8.1 Fragmentation, End Repair & A-tailing

  1. Prepare a thermal cycler with the following incubation protocol.

    Lid Temperature

    Reaction Volume

    Run Time
    hh:mm:ss

    65°C

    50 µl

    ~35 min

    Step

    Temperature

    Time

    1. Pre-cool block

    Pre-cool block prior to preparing the Fragmentation Mix

    4°C

    Hold

    2. Fragmentation

    32°C

    00:05:00

    3. End Repair & A-tailing

    65°C

    00:30:00

    4. Hold

    4°C

    Hold

  1. Vortex Fragmentation Buffer. Verify there is no precipitate.

  2. Prepare Fragmentation Mix on ice. Pipette mix and centrifuge briefly.

    3.  

    Fragmentation Mix

    Add reagents in the order listed

    PN

    1X (µl)

    4X +

    10% (µl)

    8X +

    10% (µl)
      Buffer EB - 25 110 220

    Fragmentation Buffer

    2000091/2001316

    5

    22

    44

    Fragmentation Enzyme

    2000090/2000104/2001315

    10

    44

    88
     

    Total

    -

    40

    176

    352

  3. Transfer ONLY 10 μl purified cDNA sample from cDNA Cleanup (step 7.2n) to a tube strip.

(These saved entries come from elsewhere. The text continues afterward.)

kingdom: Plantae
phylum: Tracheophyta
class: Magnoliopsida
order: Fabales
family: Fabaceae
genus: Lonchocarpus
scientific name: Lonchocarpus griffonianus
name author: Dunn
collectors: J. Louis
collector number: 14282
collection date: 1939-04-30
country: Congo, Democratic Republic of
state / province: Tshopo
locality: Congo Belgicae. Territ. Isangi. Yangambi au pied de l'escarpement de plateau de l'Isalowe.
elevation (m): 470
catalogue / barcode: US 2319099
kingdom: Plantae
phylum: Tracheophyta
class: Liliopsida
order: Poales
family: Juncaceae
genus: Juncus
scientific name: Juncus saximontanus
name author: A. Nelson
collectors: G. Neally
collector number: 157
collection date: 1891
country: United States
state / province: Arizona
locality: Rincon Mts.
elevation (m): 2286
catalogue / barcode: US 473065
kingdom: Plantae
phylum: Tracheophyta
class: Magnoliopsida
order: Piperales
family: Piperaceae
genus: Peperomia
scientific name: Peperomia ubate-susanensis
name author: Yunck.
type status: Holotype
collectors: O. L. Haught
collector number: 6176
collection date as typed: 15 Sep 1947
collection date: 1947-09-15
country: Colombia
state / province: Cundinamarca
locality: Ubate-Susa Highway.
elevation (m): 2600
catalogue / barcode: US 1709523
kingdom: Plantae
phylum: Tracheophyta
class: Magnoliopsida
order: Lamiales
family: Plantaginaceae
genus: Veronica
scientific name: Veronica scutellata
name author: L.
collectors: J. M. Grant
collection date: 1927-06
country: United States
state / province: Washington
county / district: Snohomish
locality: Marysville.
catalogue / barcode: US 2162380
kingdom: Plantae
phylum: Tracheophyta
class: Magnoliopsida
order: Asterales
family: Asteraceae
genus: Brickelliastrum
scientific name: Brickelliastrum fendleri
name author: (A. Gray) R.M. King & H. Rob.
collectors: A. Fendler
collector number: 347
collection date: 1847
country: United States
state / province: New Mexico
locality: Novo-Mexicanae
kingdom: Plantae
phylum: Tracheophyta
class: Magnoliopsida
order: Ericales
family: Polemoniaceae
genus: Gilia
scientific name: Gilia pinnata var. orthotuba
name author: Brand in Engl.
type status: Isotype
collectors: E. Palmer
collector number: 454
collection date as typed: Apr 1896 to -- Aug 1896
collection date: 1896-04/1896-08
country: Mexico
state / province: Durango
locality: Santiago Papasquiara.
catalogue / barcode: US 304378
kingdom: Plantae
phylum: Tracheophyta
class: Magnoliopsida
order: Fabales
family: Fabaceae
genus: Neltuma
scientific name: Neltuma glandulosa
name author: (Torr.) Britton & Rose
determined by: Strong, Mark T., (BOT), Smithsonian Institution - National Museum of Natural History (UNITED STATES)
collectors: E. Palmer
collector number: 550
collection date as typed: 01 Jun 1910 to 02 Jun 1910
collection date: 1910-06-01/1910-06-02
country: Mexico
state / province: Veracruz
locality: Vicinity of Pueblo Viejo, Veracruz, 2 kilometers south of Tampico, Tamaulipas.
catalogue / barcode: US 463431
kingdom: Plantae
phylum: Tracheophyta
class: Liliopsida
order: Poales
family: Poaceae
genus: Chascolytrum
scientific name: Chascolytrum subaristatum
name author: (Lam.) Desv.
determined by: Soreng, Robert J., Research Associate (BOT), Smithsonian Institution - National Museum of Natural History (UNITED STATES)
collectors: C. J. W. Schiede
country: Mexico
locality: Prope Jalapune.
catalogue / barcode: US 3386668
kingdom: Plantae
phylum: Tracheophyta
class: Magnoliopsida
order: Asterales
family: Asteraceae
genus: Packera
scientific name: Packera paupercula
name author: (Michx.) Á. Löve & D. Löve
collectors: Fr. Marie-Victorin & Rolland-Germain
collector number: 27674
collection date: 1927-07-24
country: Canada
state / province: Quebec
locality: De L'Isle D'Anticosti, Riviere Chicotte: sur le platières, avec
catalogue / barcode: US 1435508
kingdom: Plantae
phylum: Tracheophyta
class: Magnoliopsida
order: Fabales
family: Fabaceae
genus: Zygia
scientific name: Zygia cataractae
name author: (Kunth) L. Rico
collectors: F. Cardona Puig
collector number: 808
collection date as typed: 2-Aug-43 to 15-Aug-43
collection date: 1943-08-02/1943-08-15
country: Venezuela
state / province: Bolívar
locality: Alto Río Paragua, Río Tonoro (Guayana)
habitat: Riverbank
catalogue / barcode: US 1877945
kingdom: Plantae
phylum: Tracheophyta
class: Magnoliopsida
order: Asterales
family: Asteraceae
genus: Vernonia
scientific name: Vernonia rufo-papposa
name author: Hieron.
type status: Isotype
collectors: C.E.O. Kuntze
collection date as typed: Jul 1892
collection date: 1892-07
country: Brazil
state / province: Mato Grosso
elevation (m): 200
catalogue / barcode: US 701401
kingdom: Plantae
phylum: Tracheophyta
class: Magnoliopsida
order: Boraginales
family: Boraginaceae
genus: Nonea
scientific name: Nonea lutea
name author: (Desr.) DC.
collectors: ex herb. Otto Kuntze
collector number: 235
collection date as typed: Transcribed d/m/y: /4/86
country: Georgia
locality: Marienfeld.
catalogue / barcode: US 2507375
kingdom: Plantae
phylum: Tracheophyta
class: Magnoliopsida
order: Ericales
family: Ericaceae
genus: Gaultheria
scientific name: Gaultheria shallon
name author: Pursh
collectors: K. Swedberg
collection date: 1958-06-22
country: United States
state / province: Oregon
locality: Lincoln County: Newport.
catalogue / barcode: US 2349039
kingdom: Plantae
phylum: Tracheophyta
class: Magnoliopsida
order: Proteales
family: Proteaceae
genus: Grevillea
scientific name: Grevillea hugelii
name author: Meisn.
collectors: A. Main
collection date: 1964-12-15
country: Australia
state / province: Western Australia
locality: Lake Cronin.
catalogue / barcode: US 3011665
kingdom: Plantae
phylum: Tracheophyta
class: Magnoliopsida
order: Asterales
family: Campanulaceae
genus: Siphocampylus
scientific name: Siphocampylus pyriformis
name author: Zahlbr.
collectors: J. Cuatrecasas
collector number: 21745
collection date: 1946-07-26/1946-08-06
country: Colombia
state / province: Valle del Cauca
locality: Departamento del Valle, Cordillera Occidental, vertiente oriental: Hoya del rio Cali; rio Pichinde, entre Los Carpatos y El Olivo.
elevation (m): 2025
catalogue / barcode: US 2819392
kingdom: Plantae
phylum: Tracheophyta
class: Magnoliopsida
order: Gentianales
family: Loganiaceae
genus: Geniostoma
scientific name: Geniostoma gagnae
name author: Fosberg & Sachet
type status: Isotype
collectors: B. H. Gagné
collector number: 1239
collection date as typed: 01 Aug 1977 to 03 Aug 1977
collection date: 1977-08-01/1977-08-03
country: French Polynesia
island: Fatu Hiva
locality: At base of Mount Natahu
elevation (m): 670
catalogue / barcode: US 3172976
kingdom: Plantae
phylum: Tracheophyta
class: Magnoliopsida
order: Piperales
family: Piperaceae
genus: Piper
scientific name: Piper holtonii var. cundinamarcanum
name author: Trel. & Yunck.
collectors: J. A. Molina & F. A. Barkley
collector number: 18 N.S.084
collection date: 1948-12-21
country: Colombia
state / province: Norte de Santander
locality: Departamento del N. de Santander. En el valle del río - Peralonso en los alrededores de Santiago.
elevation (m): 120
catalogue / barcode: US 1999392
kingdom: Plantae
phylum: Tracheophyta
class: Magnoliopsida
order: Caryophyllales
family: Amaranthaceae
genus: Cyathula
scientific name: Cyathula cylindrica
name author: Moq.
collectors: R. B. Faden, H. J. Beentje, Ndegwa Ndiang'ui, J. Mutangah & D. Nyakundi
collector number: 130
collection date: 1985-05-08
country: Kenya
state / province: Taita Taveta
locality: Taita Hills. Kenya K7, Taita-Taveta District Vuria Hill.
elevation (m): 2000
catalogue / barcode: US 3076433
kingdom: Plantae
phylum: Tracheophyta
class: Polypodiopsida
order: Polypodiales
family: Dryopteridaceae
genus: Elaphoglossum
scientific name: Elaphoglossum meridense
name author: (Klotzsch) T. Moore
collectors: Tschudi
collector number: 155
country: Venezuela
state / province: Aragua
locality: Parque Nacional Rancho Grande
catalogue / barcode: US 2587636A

    Note that only 10 μl (25%) cDNA sample is sufficient for generating 3ʹ Gene Expression library. The remaining 30 μl (75%) cDNA sample can be stored at 4°C for up to 72 h or at −20°C for up to 4 weeks for generating additional Gene Expression libraries.

  4. Add 40 μl Fragmentation Mix to each sample.

  5. Pipette mix 15x (pipette set to 35 µl) on ice. Centrifuge briefly.

  6. Transfer into the pre-cooled thermal cycler (4°C) and press “SKIP” to initiate the protocol.